Ohnehin ist die EU-Flüchtlingspolitik seit Jahren äußerst widersprüchlich: Einerseits wird immer wieder betont, das Leben von Flüchtlingen schützen zu wollen. Andererseits sind die Mitgliedsstaaten aber vor allem daran interessiert, sich so wirksam wie möglich gegen Flüchtlingsströme abzuschotten. So rüstet die Europäische Union an ihren Außengrenzen immer mehr auf: Mit dem neuen Grenzüberwachungssystem "Eurosur" sorgen modernste Techniken wie Überwachungsdrohnen oder satellitengestützte Systeme dafür, dass es Migranten erst gar nicht gelingt, europäisches Gebiet zu betreten. Viele sprechen deshalb von der "Festung Europa".

Grenzschutz-Boot von Frontex: Ein Widerspruch in sich?Bild: Desiree Martin/AFP/Getty Images

Flüchtlinge retten - oder abwehren?

Dieser Widerspruch zeigt sich auch darin, dass die europäische Grenzschutzagentur "Frontex" einerseits Europas Küsten gegen Migranten schützen soll - aber gleichzeitig dabei helfen, in Seenot geratene Flüchtlinge zu retten.
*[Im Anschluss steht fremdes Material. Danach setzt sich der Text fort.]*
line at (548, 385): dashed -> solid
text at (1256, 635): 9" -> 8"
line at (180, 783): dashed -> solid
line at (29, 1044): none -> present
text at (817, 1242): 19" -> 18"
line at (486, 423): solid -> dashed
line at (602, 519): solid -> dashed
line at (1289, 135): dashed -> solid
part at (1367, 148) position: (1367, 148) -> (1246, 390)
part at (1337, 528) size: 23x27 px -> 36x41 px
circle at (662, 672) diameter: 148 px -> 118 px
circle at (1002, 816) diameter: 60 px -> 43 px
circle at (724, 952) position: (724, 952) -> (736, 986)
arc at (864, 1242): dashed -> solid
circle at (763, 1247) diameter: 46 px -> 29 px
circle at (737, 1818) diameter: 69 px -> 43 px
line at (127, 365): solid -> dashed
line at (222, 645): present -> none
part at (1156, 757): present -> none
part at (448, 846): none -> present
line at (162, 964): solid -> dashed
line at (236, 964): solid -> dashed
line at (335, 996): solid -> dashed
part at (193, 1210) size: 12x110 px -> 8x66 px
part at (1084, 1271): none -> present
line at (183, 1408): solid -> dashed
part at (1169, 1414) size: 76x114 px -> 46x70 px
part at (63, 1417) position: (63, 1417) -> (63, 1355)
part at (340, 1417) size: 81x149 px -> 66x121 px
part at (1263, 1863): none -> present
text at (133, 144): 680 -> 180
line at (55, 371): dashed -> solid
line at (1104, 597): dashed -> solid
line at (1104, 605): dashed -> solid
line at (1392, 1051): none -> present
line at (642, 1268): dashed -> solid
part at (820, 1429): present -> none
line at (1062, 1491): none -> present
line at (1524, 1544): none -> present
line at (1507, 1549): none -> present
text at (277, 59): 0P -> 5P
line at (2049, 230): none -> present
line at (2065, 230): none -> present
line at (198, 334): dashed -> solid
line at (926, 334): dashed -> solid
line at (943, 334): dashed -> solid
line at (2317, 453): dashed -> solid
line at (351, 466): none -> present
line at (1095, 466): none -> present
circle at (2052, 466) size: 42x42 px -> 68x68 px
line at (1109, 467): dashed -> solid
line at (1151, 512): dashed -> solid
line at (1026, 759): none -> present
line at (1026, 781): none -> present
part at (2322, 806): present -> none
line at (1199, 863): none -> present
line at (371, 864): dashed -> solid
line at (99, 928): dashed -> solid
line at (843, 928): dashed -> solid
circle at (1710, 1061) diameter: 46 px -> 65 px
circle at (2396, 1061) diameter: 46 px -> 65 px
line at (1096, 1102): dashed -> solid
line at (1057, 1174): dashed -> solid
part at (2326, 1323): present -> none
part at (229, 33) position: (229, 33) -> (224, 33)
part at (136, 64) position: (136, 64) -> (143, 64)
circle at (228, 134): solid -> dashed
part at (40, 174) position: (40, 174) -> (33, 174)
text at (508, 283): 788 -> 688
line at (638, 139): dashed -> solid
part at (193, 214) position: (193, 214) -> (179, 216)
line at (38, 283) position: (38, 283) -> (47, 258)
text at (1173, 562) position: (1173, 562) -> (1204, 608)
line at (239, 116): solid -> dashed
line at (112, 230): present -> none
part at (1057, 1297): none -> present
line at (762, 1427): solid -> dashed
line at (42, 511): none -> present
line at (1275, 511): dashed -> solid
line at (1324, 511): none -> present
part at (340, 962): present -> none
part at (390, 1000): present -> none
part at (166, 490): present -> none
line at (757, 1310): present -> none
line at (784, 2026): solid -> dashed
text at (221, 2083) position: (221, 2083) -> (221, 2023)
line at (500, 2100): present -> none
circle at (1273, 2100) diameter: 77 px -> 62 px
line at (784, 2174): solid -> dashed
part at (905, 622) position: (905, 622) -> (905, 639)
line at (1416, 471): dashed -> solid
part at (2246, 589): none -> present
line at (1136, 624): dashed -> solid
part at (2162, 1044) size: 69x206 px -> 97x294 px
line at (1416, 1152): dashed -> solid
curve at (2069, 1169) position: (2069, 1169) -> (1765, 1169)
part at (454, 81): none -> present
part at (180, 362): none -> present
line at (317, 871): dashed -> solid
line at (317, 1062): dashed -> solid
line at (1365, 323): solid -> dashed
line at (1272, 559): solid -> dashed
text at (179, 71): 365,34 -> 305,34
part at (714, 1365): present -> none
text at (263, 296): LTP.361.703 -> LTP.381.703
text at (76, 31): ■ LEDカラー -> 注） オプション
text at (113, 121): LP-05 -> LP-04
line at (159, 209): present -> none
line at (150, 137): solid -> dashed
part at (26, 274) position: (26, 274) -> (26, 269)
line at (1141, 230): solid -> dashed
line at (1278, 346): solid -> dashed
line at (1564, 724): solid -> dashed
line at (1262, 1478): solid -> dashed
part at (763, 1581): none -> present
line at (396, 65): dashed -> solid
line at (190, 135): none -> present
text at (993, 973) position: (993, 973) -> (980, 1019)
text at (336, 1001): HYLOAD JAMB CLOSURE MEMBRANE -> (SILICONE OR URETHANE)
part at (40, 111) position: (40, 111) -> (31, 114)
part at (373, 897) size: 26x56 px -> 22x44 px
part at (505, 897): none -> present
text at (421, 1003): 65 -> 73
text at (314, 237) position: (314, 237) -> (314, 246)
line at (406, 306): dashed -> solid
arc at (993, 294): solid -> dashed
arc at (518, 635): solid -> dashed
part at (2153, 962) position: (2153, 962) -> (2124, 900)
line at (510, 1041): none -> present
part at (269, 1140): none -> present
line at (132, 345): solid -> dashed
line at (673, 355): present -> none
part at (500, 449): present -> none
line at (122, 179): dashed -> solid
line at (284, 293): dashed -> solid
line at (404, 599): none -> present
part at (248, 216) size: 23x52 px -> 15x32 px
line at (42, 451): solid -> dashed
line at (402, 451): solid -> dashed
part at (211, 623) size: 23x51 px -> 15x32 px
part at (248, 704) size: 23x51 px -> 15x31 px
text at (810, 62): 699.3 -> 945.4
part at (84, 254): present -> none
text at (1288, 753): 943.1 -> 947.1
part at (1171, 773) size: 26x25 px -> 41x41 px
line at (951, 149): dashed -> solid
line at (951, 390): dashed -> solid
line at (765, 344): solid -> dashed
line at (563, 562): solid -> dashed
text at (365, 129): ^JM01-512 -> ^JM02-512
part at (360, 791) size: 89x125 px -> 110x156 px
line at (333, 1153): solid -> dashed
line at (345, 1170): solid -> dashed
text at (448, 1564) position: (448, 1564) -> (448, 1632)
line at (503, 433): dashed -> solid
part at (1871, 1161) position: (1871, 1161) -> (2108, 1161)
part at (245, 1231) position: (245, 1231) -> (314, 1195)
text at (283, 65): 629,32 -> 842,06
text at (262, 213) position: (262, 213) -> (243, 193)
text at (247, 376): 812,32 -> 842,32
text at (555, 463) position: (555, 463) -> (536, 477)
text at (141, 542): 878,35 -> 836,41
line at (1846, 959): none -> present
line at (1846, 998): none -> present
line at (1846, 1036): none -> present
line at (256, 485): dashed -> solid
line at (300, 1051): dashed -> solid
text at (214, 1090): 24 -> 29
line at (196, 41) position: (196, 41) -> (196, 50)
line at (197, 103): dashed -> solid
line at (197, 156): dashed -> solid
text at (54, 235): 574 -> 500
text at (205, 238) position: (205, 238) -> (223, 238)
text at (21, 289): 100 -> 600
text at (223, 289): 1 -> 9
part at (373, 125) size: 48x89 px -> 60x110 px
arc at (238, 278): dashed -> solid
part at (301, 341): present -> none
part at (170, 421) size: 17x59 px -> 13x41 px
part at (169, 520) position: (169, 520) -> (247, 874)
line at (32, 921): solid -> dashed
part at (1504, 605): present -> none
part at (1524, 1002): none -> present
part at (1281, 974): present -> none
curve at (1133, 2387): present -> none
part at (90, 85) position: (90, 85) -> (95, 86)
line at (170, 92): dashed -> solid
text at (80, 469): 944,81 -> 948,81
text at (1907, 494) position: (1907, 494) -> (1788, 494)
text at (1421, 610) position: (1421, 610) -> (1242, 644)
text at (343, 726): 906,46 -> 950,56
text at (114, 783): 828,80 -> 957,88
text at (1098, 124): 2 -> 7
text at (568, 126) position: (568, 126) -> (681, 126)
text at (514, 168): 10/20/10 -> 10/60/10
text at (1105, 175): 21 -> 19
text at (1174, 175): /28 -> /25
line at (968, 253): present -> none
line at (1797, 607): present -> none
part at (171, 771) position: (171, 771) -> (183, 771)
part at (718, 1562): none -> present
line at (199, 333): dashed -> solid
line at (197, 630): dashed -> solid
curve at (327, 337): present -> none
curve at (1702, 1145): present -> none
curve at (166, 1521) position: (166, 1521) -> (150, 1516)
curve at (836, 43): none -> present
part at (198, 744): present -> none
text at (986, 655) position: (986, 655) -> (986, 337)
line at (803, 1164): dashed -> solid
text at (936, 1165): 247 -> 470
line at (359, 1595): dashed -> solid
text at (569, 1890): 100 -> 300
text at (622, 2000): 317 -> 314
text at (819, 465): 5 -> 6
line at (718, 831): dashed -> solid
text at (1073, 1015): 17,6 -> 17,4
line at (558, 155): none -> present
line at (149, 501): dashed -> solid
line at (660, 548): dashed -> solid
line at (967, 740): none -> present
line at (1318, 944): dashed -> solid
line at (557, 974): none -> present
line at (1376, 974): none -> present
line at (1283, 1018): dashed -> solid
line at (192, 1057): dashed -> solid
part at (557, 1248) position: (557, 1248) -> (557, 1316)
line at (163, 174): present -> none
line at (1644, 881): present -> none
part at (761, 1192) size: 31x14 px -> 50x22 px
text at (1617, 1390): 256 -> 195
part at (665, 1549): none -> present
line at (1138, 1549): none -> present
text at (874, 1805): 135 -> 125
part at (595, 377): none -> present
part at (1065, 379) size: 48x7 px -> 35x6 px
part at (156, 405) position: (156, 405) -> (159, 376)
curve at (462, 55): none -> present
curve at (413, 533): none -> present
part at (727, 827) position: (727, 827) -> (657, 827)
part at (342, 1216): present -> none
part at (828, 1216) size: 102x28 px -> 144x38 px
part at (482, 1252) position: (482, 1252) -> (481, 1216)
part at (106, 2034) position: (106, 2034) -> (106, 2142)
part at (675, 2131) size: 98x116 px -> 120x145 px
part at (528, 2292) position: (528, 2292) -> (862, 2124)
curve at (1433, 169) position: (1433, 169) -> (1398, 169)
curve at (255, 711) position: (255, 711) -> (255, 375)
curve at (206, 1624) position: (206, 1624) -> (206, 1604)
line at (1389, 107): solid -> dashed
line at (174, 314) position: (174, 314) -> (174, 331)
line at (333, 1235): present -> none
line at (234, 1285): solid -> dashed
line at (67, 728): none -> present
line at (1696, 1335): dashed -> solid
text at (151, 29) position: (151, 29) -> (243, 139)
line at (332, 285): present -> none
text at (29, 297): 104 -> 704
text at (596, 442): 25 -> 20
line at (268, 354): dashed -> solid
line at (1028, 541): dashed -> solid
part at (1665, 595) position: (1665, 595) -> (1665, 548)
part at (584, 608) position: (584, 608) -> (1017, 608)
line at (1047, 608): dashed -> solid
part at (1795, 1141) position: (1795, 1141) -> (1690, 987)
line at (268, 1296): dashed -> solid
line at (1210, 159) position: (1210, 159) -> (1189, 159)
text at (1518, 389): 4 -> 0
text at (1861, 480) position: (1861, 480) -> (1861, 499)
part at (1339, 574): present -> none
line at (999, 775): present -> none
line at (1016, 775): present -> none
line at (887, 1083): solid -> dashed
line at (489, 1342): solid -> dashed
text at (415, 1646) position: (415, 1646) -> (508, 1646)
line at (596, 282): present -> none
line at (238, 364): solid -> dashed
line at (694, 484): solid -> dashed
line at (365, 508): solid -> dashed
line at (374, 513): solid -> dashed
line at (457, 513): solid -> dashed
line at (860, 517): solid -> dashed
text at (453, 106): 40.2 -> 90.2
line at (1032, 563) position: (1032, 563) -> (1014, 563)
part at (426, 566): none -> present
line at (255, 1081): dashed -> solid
Für viele will das nicht so recht zusammen passen: "Frontex hat nun mal die Aufgabe, die Migrationsabwehr zu organisieren", kritisiert etwa Ska Keller, Europaabgeordnete der Grünen. "Wenn wir wirklich Menschen retten wollen, dann müssen wir legale Zuwanderungswege nach Europa schaffen."

Das sieht auch Geert Ates von der Organisation UNITED for Intercultural Action so: "Flüchtlinge werden immer kommen, egal auf welchem Weg. Die Frage ist nur, wie gefährlich er ist - und wie viele dabei sterben." Er setzt aber keine großen Hoffnungen darauf, dass die EU ihre Flüchtlingspolitik ändert: "Dort zählt vor allem, die Grenzen dicht zu machen. Wenn wir etwas verändern wollen, dann müssen wir das auf nationaler Ebene tun, in den Mitgliedsstaaten." Doch die zeigten sich beim EU-Afrika-Gipfel vor wenigen Tagen (02./03.04.2014) beim Thema Flüchtlinge ebenfalls zurückhaltend. Zwar waren sich die Staats- und Regierungschefs aus EU und den afrikanischen Ländern darin einig, dass man Flüchtlingstragödien wie die vor Lampedusa künftig vermeiden will. Konkrete Zusagen, wie viel legale Einwanderung einzelne EU-Staaten künftig zulassen wollen, gab es jedoch nicht.

EU-Kommissarin Malmström: Verantwortung liegt bei den MitgliedsstaatenBild: Georges Gobet/AFP/Getty Images

Für seine Arbeit sei das nicht entscheidend, meint der Journalist Nicolas Kayser-Brill: Ihm gehe es vor allem darum, Schicksale zu dokumentieren und Informationen sammeln, die es bisher noch nicht gab. "Es ist Sache der Politiker und anderer Entscheider, ihre Konsequenzen aus den Daten zu ziehen."